Quick Reference: The Full Checklist
#
Mistake
Fix
1
API keys in code
Environment variables + secrets manager
2
Passwords without hashing
bcrypt or Argon2id
3
No HTTPS
Let's Encrypt + HSTS header
4
Client-only validation
Always validate server-side
5
SQL injection
Parameterized queries / ORM
6
Insecure file uploads
Validate magic bytes, randomize name, use object storage
7
Broken authentication
Crypto-random tokens, explicit JWT algorithms
8
XSS
Framework escaping + DOMPurify + CSP
9
Verbose error messages
Generic client errors, detailed server logs
10
Missing security headers
Helmet (Node) or framework equivalent
Closing Thoughts
Security isn't glamorous work.
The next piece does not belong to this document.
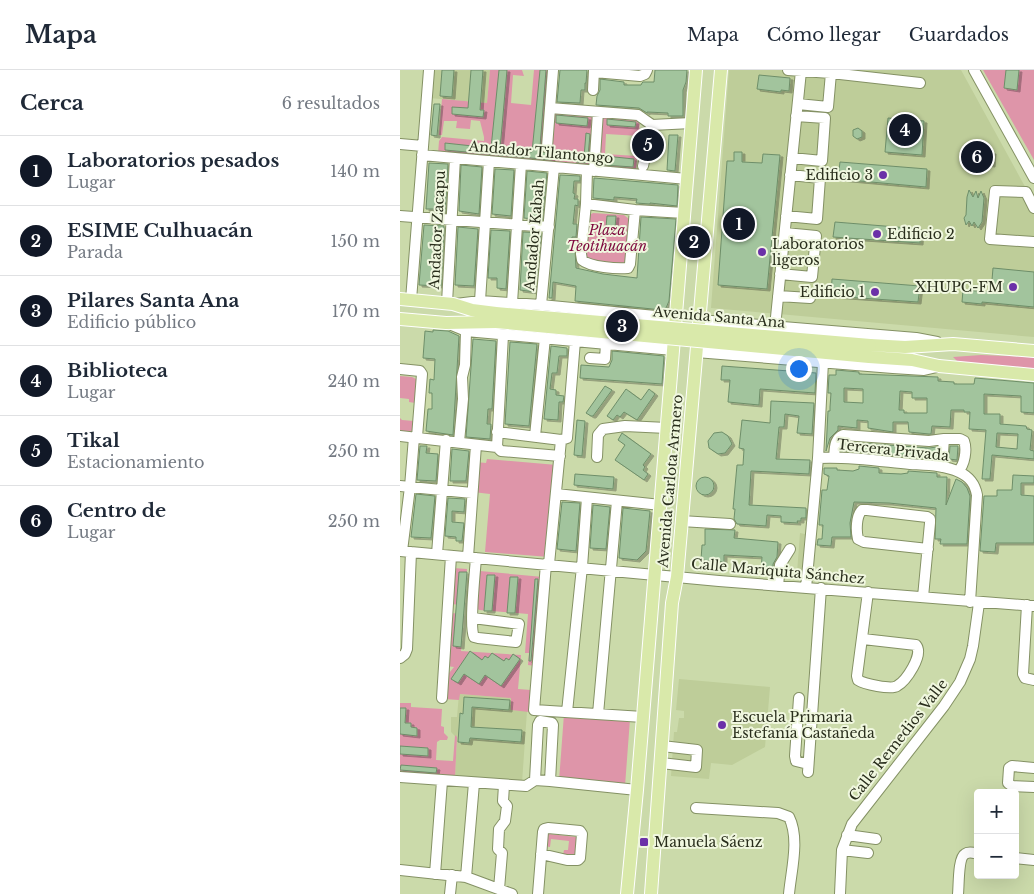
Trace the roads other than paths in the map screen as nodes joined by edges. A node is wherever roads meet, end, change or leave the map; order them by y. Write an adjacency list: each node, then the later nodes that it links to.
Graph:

It doesn't ship features. It doesn't impress anyone in a demo. But the absence of it — discovered after a breach — is one of the most devastating things that can happen to a product and the people who trust it with their data.
The good news: most of these mistakes are easy to fix once you know about them. The hard part isn't the implementation. It's building the habit of asking "what could go wrong here?" before you merge.
Start with this list. Add automated checks to your CI pipeline. Run tools like OWASP ZAP, Snyk, or Semgrep on your codebase. Make security review a normal part of code review, not an afterthought.
The attacker only needs to find one mistake. You need to avoid all of them.